Inclined to Liberty by Louis E. Carabini

Inclined to Liberty by Louis E. Carabini

Author:Louis E. Carabini
Language: eng
Format: epub, pdf
ISBN: 9781933550299
Publisher: Ludwig von Mises Institute


19

JOBS AND PROSPERITY

JOBS THEMSELVES DO NOT necessarily create prosperity; prosperity is created by the production of goods and services that people value. Make-work jobs that do not generate goods or services valued by others will not generate prosperity.

To illustrate, let’s say a fire damages a house in a community. The local carpenter is not saddened, since this fire will give him an opportunity to earn a handsome sum. Of course, what the carpenter earns, the homeowner loses. “Well,” you might argue, “it’s a zero-sum game in terms of money, but the carpenter has a job, and it is his work on the house that is a net positive for the community.”
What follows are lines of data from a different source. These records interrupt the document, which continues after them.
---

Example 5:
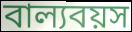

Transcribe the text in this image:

বাল্যবয়স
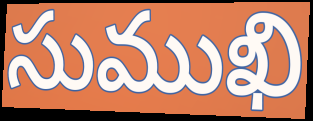
సుముఖి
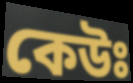
কেউঃ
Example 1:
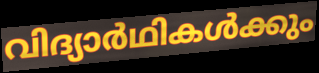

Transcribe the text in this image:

വിദ്യാർഥികൾക്കും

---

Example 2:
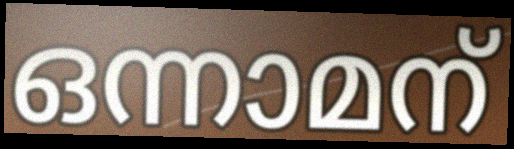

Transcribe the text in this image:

ഒന്നാമന്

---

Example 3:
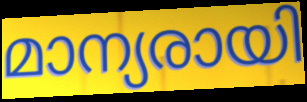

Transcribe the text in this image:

മാന്യരായി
However, the unseen part of the picture is what the carpenter would have been doing if he were not restoring the house. The community is no better off after restoring the house than it was before the destruction. Thus, the community has not gained prosperity.31 If the carpenter had, instead, built a new house, the community would have increased its prosperity by gaining a new house.
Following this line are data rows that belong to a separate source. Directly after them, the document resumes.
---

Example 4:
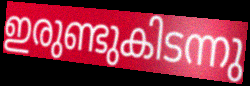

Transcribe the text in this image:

ഇരുണ്ടുകിടന്നു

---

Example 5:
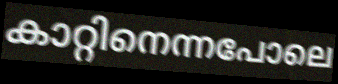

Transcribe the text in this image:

കാറ്റിനെന്നപോലെ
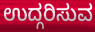
ಉದ್ಗರಿಸುವ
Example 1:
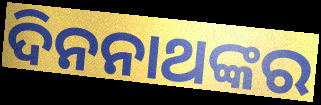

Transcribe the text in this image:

ଦିନନାଥଙ୍କର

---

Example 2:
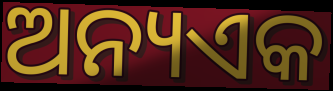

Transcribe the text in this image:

ଅନ୍ୟଏକ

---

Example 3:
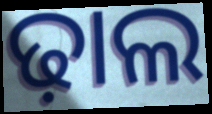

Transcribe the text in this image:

ଢ଼ାଲ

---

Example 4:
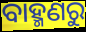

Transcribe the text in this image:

ବାହ୍ମଣରୁ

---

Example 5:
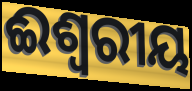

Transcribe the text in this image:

ଈଶ୍ବରୀୟ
One may ask: What if the carpenter were idle at the time of the fire damage to the house? If a given vocation is filled with idle time, it means that the services being offered have a lower preference by consumers than the quantity available. In a community, vocations are chosen that provide services where consumer preferences have eliminated idle time, while the vocations experiencing idle time are avoided. This free-market feedback will lead to a higher overall prosperity of the community, because productivity will progress in the direction of greater preferences that actually reflect the subjective values of individual consumers. Therefore, if idle time were to be filled with make-work projects, the workers attracted to those projects would be diverted from otherwise productive occupations that offered services that consumers prefer.

If jobs and work are benefits for the community, we could propose burning all the houses to keep all members of the community busy working. We are, of course, struck by the absurdity of such a notion, because common sense tells us so. We envision mass displacement of people in the community who would have to divert their time and energy from their previous activities to tasks that will merely restore their community to its condition before the mass destruction. However, once the restoration begins, some might conclude that all is not bad—after all, everybody is working and earning money. As in wartime, we sense prosperity because we are all hard at work producing tanks, ships, and myriad other war-related materials, but we lose sight of the cars, yachts, and countless other useful goods that do not get produced during that same period and thus cannot be enjoyed. We lose all the unseen things that would have been produced by those soldiers and workers who are now marching, fighting, and laboring for a different purpose.